In the phase I/II CheckMate 032 trial reported in The Lancet Oncology, Padmanee Sharma, MD, of The University of Texas MD Anderson Cancer Center, and colleagues found that nivolumab (Opdivo) was active in locally advanced or metastatic urothelial carcinoma progressing after platinum-based therapy.
In the study, 78 patients with urothelial carcinoma of the renal pelvis, ureter, bladder, or urethra were enrolled at 16 sites in Finland, Germany, Spain, UK, and United States between June 2014 and April 2015. Patients received nivolumab at 3 mg/kg every 2 weeks until disease progression or treatment discontinuation due to unacceptable toxicity or other protocol-defined reasons. The primary endpoint was objective response on investigator assessment.
Minimum follow-up at data cutoff was 9 months (median = 15.2 months). Objective response was achieved in 19 patients (24.4%, 95% confidence interval [CI] = 15.3%–35.4%) of 78 patients. Median time to response was 1.5 months, and median duration of response was 9.4 months; response was ongoing in 12 of 19 responders at the time of analysis.

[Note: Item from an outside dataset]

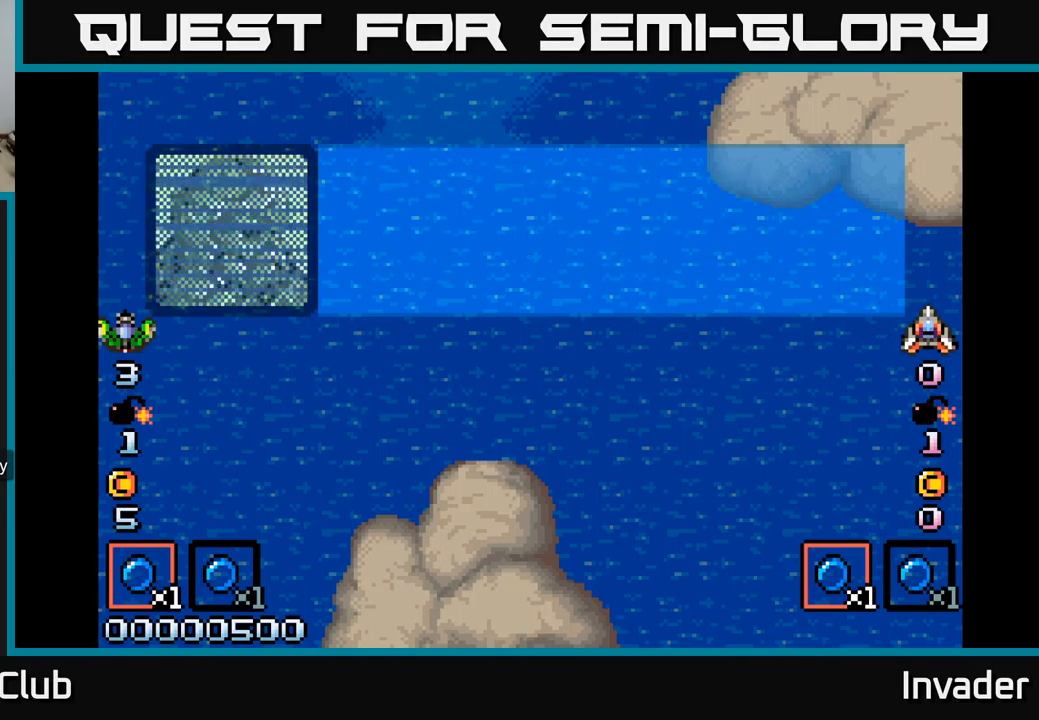
{"buttons": [], "right_stick": "center", "events": []}
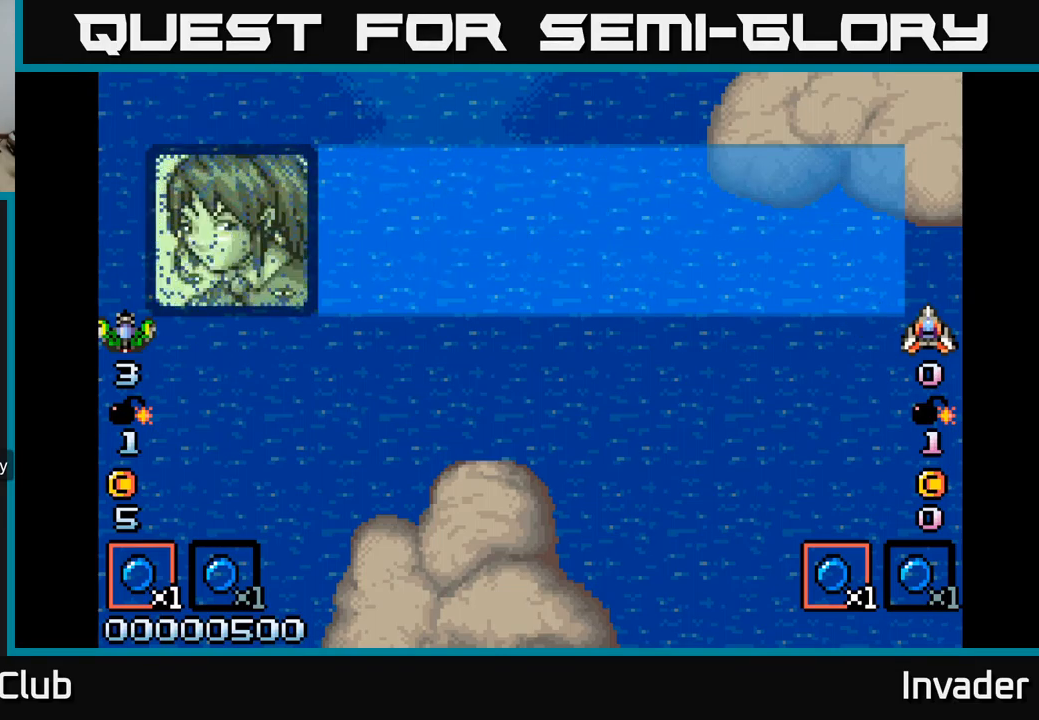
{"buttons": [], "right_stick": "center", "events": []}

Median overall survival was 9.7 months, and 1-year overall survival was 46%. Median progression-free survival was 2.8 months, and 1-year progression-free survival was 21%.
Retrospective analysis of response by PD-L1 (programmed cell death ligand 1) status showed response in 6 of 25 patients (24%) with PD-L1 expression ≥ 1% and 11 of 42 patients (26%) with expression < 1%. Median overall survival was 16.2 months and 9.9 months, and median progression-free survival was 5.5 months and 2.8 months.
Grade 3 or 4 treatment-related adverse events occurred in 22% of patients, with the most common being elevated lipase (5%); elevated amylase (4%); and fatigue, maculopapular rash, dyspnea, decreased lymphocyte count, and decreased neutrophil count (3% each). Serious adverse events were reported in 46% and were considered related to treatment in 10%. Two patients (3%) discontinued treatment due to treatment-related adverse events (grade 4 pneumonitis and grade 4 thrombocytopenia) and subsequently died.
The authors concluded: “Nivolumab monotherapy was associated with a substantial and durable clinical response and a manageable safety profile in previously treated patients with locally advanced or metastatic urothelial carcinoma. These data support further investigation of nivolumab monotherapy in advanced urothelial carcinoma.”
Bristol-Myers Squibb funded the study.